Zing Forum

Reading

AISL: Using Artificial Intelligence to Bridge the World of Sound and Silence

AISL is an innovative open-source project that combines computer vision and speech recognition technologies to enable sign language video recognition and speech-to-sign language image conversion, providing a technical solution for communication between the hearing-impaired and hearing communities.
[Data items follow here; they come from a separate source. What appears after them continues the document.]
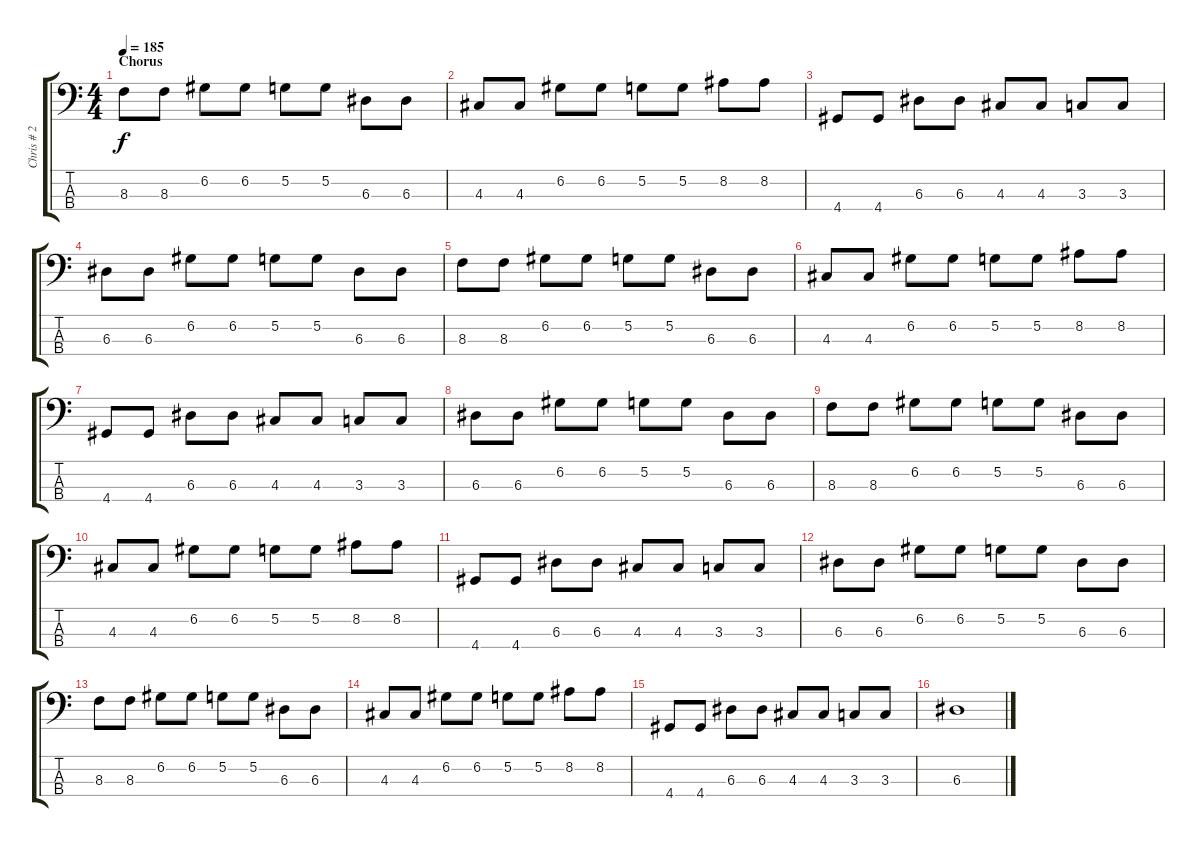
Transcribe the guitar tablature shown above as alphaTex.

\track ("Chris # 2" "Chris # 2") {instrument electricbassfinger}
\staff {score tabs}
\tuning (G2 D2 A1 E1) {hide}
\ts (4 4)
\section ("" "Chorus")
\tempo 185
\clef f4
\ks c
8.3.8{dy f} 8.3.8 6.2.8 6.2.8 5.2.8 5.2.8 6.3.8 6.3.8 |
4.3.8 4.3.8 6.2.8 6.2.8 5.2.8 5.2.8 8.2.8 8.2.8 |
4.4.8 4.4.8 6.3.8 6.3.8 4.3.8 4.3.8 3.3.8 3.3.8 |
6.3.8 6.3.8 6.2.8 6.2.8 5.2.8 5.2.8 6.3.8 6.3.8 |
8.3.8 8.3.8 6.2.8 6.2.8 5.2.8 5.2.8 6.3.8 6.3.8 |
4.3.8 4.3.8 6.2.8 6.2.8 5.2.8 5.2.8 8.2.8 8.2.8 |
4.4.8 4.4.8 6.3.8 6.3.8 4.3.8 4.3.8 3.3.8 3.3.8 |
6.3.8 6.3.8 6.2.8 6.2.8 5.2.8 5.2.8 6.3.8 6.3.8 |
8.3.8 8.3.8 6.2.8 6.2.8 5.2.8 5.2.8 6.3.8 6.3.8 |
4.3.8 4.3.8 6.2.8 6.2.8 5.2.8 5.2.8 8.2.8 8.2.8 |
4.4.8 4.4.8 6.3.8 6.3.8 4.3.8 4.3.8 3.3.8 3.3.8 |
6.3.8 6.3.8 6.2.8 6.2.8 5.2.8 5.2.8 6.3.8 6.3.8 |
8.3.8 8.3.8 6.2.8 6.2.8 5.2.8 5.2.8 6.3.8 6.3.8 |
4.3.8 4.3.8 6.2.8 6.2.8 5.2.8 5.2.8 8.2.8 8.2.8 |
4.4.8 4.4.8 6.3.8 6.3.8 4.3.8 4.3.8 3.3.8 3.3.8 |
6.3.1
人工智能手语识别计算机视觉语音识别无障碍技术MediaPipeOpenCV机器学习多模态AISTM32
Published 2026-06-02 20:12Recent activity 2026-06-02 20:19Estimated read 6 min
AISL: Using Artificial Intelligence to Bridge the World of Sound and Silence
1

Section 01

AISL Project Introduction

AISL: Using Artificial Intelligence to Bridge the World of Sound and Silence

AISL is an open-source project maintained by teodorus12 (GitHub link: https://github.com/teodorus12/AISL, release date: June 2, 2026). It combines computer vision and speech recognition technologies to enable sign language video recognition and speech-to-sign language image conversion, aiming to build a two-way communication technical bridge between the hearing-impaired and hearing communities.

2

Section 02

Project Background and Social Significance

Project Background and Social Significance

Globally, communication barriers between the hearing-impaired and hearing communities have long existed. Traditional sign language translation relies on manual labor, which is costly and has limited coverage. The AISL project emerged as a solution: through AI technology, it enables machines to 'read' sign language and convert speech into sign language images. This is not only a technological innovation but also has profound social significance in promoting equal information transmission and eliminating communication barriers.

3

Section 03

Core Technical Architecture

Core Technical Architecture

AISL adopts a multi-modal AI technical approach, integrating three key areas:

  • Computer Vision: Uses MediaPipe and OpenCV to process video streams and recognize/analyze sign language movements;
  • Speech Processing: Uses Librosa for audio signal processing, combined with machine learning models to recognize 5 basic vocabulary words (kava, pivo, sok, vino, čaj);
  • Hardware Integration: Supports serial communication with STM32 microcontrollers, transmitting data via USB Micro/Mini cables.
4

Section 04

Function Implementation and Workflow

Function Implementation and Workflow

The project's main program covers the complete process:

  • Data Collection: Download raw data in BIN format, parse it into data packets, and convert to WAV audio;
  • Signal Visualization: Use Matplotlib to display audio waveforms, assisting in model debugging;
  • End-to-End Speech-to-Sign Language: Option 11 supports selecting test WAV files. After the model predicts the vocabulary, it plays the corresponding sign language videos in alphabetical order (e.g., "čaj" → Č → A → J).
5

Section 05

Technology Stack, Structure, and Application Scenarios

Technology Stack, Structure, and Application Scenarios

  • Technology Stack: Developed in Python, relying on NumPy, PySerial, Matplotlib, Librosa, OpenCV, MediaPipe, Tkinter/PIL, etc.;
  • Project Structure: Clearly divided into directories such as bin_folder (BIN logs), wav_out (WAV output), teaching_data (training audio), testing_data (test audio), signs_data (sign language videos), etc.;
  • Application Scenarios: Real-time sign language recognition, speech-to-sign language conversion, accessibility tools for public services/education/medical care, real-time audio input processing.
6

Section 06

Future Development Directions

Future Development Directions

Planned improvement directions for the project:

  • Expand the dataset to cover more common vocabulary and gestures;
  • Introduce advanced deep learning architectures to improve recognition accuracy;
  • Enhance the real-time feedback capability of the user interface;
  • Support sign language recognition for more languages.
7

Section 07

Social Value and Conclusion

Social Value and Conclusion

AISL demonstrates the potential of AI in the field of social welfare, embodying the concept of 'technology for good' and promoting social inclusion. For developers, it is an excellent resource to learn the complete process from hardware data collection to model inference. Although it is in the early stage, the technical route is clear and the application prospects are broad. We look forward to more developers joining in to jointly promote the development of accessible communication technology.